Data listing:
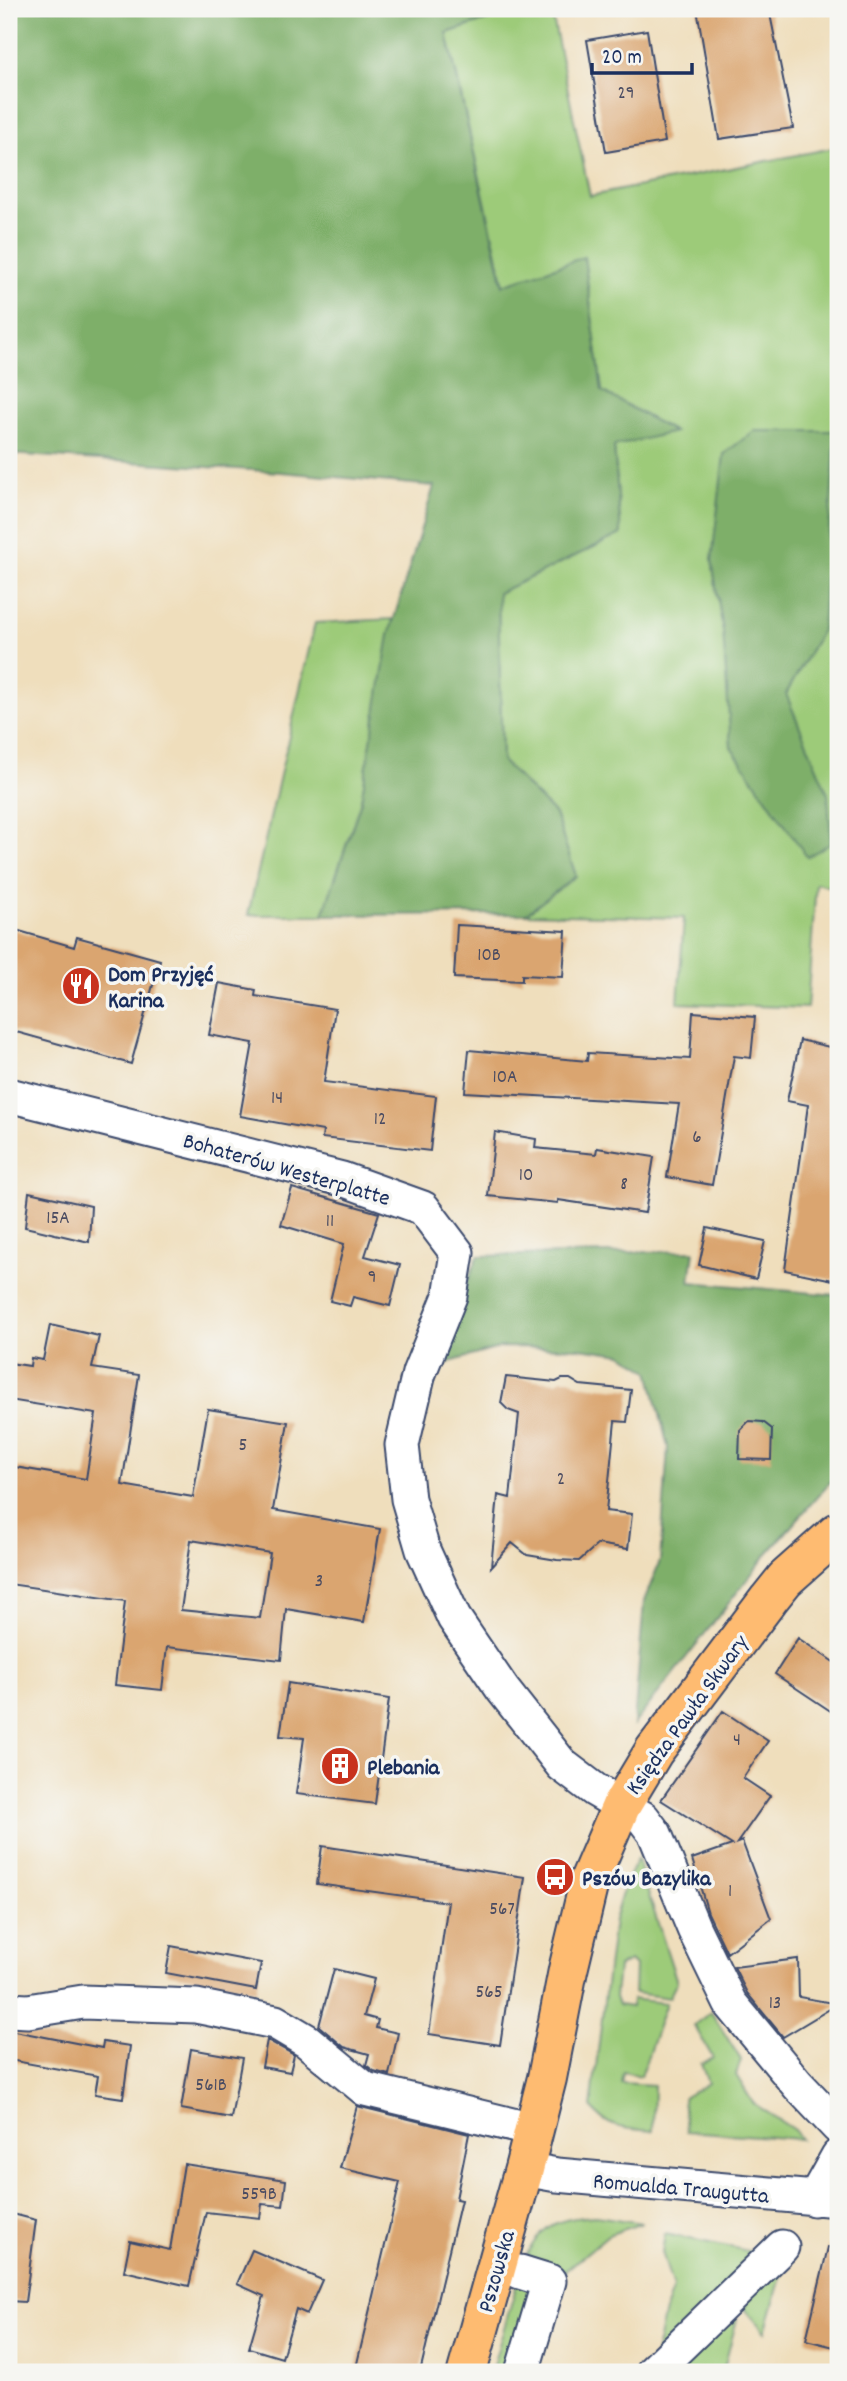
<svg xmlns="http://www.w3.org/2000/svg" width="847" height="2381" font-family="Dekko,sans-serif">
<style>
.green{fill:#9dcb79;stroke:#5c7d6c;stroke-width:2;fill-rule:evenodd}
.forest{fill:#7eaf69;stroke:#4c6f64;stroke-width:2}
.building{fill:#daa570;fill-rule:evenodd}
.lines{fill:none;stroke-linecap:round;stroke-linejoin:round}
.minor-casing{stroke:#3b496c;stroke-width:37}
.major-casing{stroke:#3b496c;stroke-width:42}
.minor{stroke:#fff;stroke-width:33}
.major{stroke:#febb71;stroke-width:38}
.labels{text-anchor:middle;stroke-width:7;stroke-linejoin:round;paint-order:stroke}
.number-label{font-size:19px;fill:#4b4c62}
.poi-label{font-size:23px;font-weight:bold;fill:#1b2f5e;stroke:#f6f6f2;text-anchor:start}
.street-label{font-size:23px;fill:#1b2f5e;stroke:#f6f6f2}
</style>
<rect width="100%" height="100%" fill="#f6f6f2"/>
<filter id="ink" filterUnits="userSpaceOnUse"><feTurbulence type="fractalNoise" baseFrequency=".0143" numOctaves="2"/><feDisplacementMap in="SourceGraphic" scale="14" xChannelSelector="R" yChannelSelector="G"/><feConvolveMatrix kernelMatrix="1 2 1 2 8 2 1 2 1" color-interpolation-filters="sRGB"/></filter>
<filter id="wash" filterUnits="userSpaceOnUse"><feTurbulence type="fractalNoise" baseFrequency=".00686" numOctaves="4" result="noise"/><feDisplacementMap in="SourceGraphic" scale="28" xChannelSelector="R" yChannelSelector="G"/><feGaussianBlur stdDeviation="1.57" result="paint"/><feColorMatrix in="noise" values="0 0 0 0 0 0 0 0 0 0 0 0 0 0 0 0 0 1.4 0 .05"/><feComposite in="paint" operator="in"/></filter>
<g filter="url(#wash)">
<rect width="100%" height="100%" fill="#efdebc"/>
<path class="green" d="M521,9H551L590,196L838,147V889L816,883L807,1008L678,1003L684,918L526,914L576,876L555,814L502,761L498,593L621,534L614,445L673,431L602,391L584,257L504,285L447,33ZM835,431L822,630L786,694L723,631L712,560Z
M393,619L361,801L323,915H248L315,623Z
M637,1859L677,1982L669,1998L634,1993L635,1966L630,1961L618,1967L615,1997L618,2005L631,2007L632,1999L666,2003L641,2076L623,2072L621,2083L654,2085L653,2131C625,2128 611,2131 591,2108L614,1920L625,1883Z
M711,2012L741,2060L736,2075L753,2103L794,2130L801,2139L686,2131L683,2098L708,2083L701,2064L713,2058L694,2025Z
M596,2216L642,2223L608,2235L559,2276L523,2263C539,2225 556,2218 596,2216Z
M665,2234L764,2254L654,2360L666,2307L673,2288L662,2252Z
M784,2267L765,2332L739,2302Z
M519,2277L536,2293L513,2372H491Z
M728,2312L737,2319L723,2372H666Z"/>
<path class="forest" d="M9,9H521L447,33L503,285L584,257L602,391L674,432L614,446L621,534L498,593L502,761L555,814L576,876L526,914L323,915L361,801L389,635L434,486L281,472L9,454Z
M754,431H836L822,630L786,694L828,794L831,843L807,857L731,747L723,631L712,560L724,454Z
M694,1251L690,1282L836,1295L838,1473L768,1553L634,1724L644,1601L660,1561L668,1447L649,1371L622,1354L579,1348L502,1347L450,1362L430,1374L478,1256Z"/>
<g id="blocks">
<path class="building" d="M697,9H769L793,128L719,139Z
M647,30L665,142L606,152L587,40Z
M457,925L566,931L563,977L522,975V981L454,978Z
M9,928L74,947L77,937L160,960L131,1064L9,1030Z
M219,983L256,990L255,996L335,1009L324,1082L436,1096L430,1151L322,1138L323,1131L240,1116L253,1043L209,1035Z
M693,1012L755,1017L751,1058L734,1056L712,1185L667,1177L679,1104L465,1092L469,1050L587,1061L588,1053L690,1059Z
M800,1040L838,1049V1281L785,1270L808,1105L787,1101Z
M495,1132L536,1139L535,1148L596,1154L597,1148L654,1157L645,1213L558,1200V1203L488,1196Z
M292,1188L379,1213L365,1256L400,1265L390,1306L353,1297L350,1306L330,1301L344,1244L281,1225Z
M29,1192L91,1206L89,1242L25,1227Z
M707,1228L765,1241L756,1279L699,1265Z
M50,1325L99,1336L92,1368L139,1375L122,1485L193,1497L208,1409L288,1422L273,1510L380,1529L364,1622L286,1609L281,1660L167,1647L162,1690L115,1685L125,1601L9,1584V1561L16,1511L9,1510V1466L86,1479L96,1414L9,1400V1363L30,1366L31,1358L43,1360ZM191,1540L270,1553L260,1618L181,1610Z
M506,1377L556,1382L562,1379H570L580,1385L631,1390L627,1422L615,1421L606,1511L632,1514L628,1549L598,1544L579,1561L557,1560L527,1555L512,1543L491,1567L498,1495L510,1498L519,1414L508,1410L501,1403Z
M749,1421L763,1422L772,1429L771,1460L739,1459L740,1430Z
M798,1638L838,1665V1716L775,1674Z
M288,1683L389,1699L375,1804L296,1794L304,1738L280,1736Z
M723,1711L768,1741L743,1778L770,1796L737,1843L742,1841L771,1919L727,1953L708,1913L692,1859L732,1845L661,1800Z
M322,1846L525,1877L500,2045L429,2034L448,1902L317,1884Z
M171,1946L261,1963L256,1990L166,1973Z
M798,1959L799,1997L838,2004L783,2037L747,1993L734,1967Z
M334,1969L374,1979L364,2016L378,2020L376,2028L398,2033L389,2075L374,2071L366,2065L369,2054L344,2047L319,2026Z
M9,2030L102,2048L103,2042L130,2046L123,2098L95,2094L98,2076L9,2060Z
M267,2040L294,2055L290,2072L262,2067Z
M191,2049L242,2058L231,2118L181,2109Z
M357,2106L469,2134L456,2199L461,2200L420,2372H355L400,2182L340,2168Z
M184,2164L286,2180L283,2206L262,2204L260,2218L206,2212L189,2286L124,2271L130,2241L170,2250Z
M9,2213L36,2220L25,2302L9,2301Z
M828,2247L838,2248V2348L806,2340Z
M252,2250L322,2280L307,2314L296,2309L282,2358L249,2348L264,2296L237,2284Z"/>
</g>
</g>
<g filter="url(#ink)">
<use href="#blocks" fill-opacity="0" stroke="#3b496c" stroke-width="2"/>
<g class="lines">
<defs>
<path id="minor" d="M9,1095L342,1179L423,1208L457,1253L450,1296L419,1373L402,1445L408,1499L423,1550L454,1618L503,1690L562,1765L595,1790L643,1818L655,1834L694,1929L730,2003L798,2085L838,2127
M9,2010L28,2011L83,2002L196,2006L275,2022L307,2041L365,2089L533,2130
M524,2169L557,2175L838,2200
M814,2199L838,2156
M520,2272L549,2281L522,2372
M653,2372L782,2247"/>
<path id="major" d="M467,2372L524,2169L547,2078L568,1970L590,1878L621,1806L654,1751L769,1599L785,1579L838,1532"/>
</defs>
<use href="#minor" class="minor-casing"/>
<use href="#major" class="major-casing"/>
<use href="#minor" class="minor"/>
<use href="#major" class="major"/>
</g>
</g>
<defs>
<symbol id="restaurant-disc" viewBox="-11 -11 22 22"><circle r="9.5" fill="#c8321e" stroke="#f6f6f2"/><path d="M-5-6h1v4h1v-4h1v4h1v-4h1v5L-1.5 .5V6h-2V.5L-5-1ZM5-6V6H3V1.5H1.5Q1.5-4 5-6Z" fill="#fff"/></symbol>
<symbol id="building-disc" viewBox="-11 -11 22 22"><circle r="9.5" fill="#c8321e" stroke="#f6f6f2"/><path d="M-4-6H4V6H1V3H-1V6H-4ZM-2.5-4.3h1.7v1.8h-1.7ZM.8-4.3h1.7v1.8H.8ZM-2.5-1h1.7V.8h-1.7ZM.8-1h1.7V.8H.8Z" fill="#fff"/></symbol>
<symbol id="bus-disc" viewBox="-11 -11 22 22"><circle r="9.5" fill="#c8321e" stroke="#f6f6f2"/><path d="M-5-6H5V4H4V6H2V4H-2V6H-4V4H-5ZM-3.5-4V0h7V-4ZM-3.5 1.2v1.5H-2V1.2ZM2 1.2v1.5H3.5V1.2Z" fill="#fff"/></symbol>
</defs>
<g fill-rule="evenodd">
<use href="#restaurant-disc" x="59" y="964" width="44" height="44"/>
<use href="#building-disc" x="318" y="1744" width="44" height="44"/>
<use href="#bus-disc" x="533" y="1855" width="44" height="44"/>
</g>
<g class="labels">
<g class="number-label">
<text x="626" y="98">29</text>
<text x="489" y="960">10B</text>
<text x="505" y="1082">10A</text>
<text x="277" y="1103">14</text>
<text x="380" y="1124">12</text>
<text x="697" y="1142">6</text>
<text x="526" y="1180">10</text>
<text x="624" y="1189">8</text>
<text x="58" y="1223">15A</text>
<text x="330" y="1226">11</text>
<text x="372" y="1282">9</text>
<text x="243" y="1450">5</text>
<text x="561" y="1484">2</text>
<text x="319" y="1586">3</text>
<text x="737" y="1745">4</text>
<text x="730" y="1896">1</text>
<text x="502" y="1914">567</text>
<text x="489" y="1997">565</text>
<text x="775" y="2008">13</text>
<text x="211" y="2090">561B</text>
<text x="259" y="2199">559B</text>
</g>
<g class="poi-label">
<text x="108" y="981">Dom Przyjęć<tspan x="108" dy="26">Karina</tspan></text>
<text x="367" y="1774">Plebania</text>
<text x="582" y="1885">Pszów Bazylika</text>
</g>
<g class="street-label">
<text transform="translate(287 1168) rotate(16)" y="8">Bohaterów Westerplatte</text>
<text transform="translate(686 1714) rotate(-54)" y="8">Księdza Pawła Skwary</text>
<text transform="translate(681 2187) rotate(5)" y="8">Romualda Traugutta</text>
<text transform="translate(495 2271) rotate(-74)" y="8">Pszowska</text>
</g>
</g>
<rect width="847" height="2381" fill="none" stroke="#f6f6f2" stroke-width="35"/>
<path d="M592 63v10h100v-10" fill="none" stroke="#1b2f5e" stroke-width="3.5"/>
<text x="602" y="63" font-size="21" fill="#1b2f5e" stroke="#f6f6f2" stroke-width="5" paint-order="stroke">20 m</text>
</svg>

Required action:
Each line holding "green" in the records should be copied out.

Answer space:
.green{fill:#9dcb79;stroke:#5c7d6c;stroke-width:2;fill-rule:evenodd}
<path class="green" d="M521,9H551L590,196L838,147V889L816,883L807,1008L678,1003L684,918L526,914L576,876L555,814L502,761L498,593L621,534L614,445L673,431L602,391L584,257L504,285L447,33ZM835,431L822,630L786,694L723,631L712,560Z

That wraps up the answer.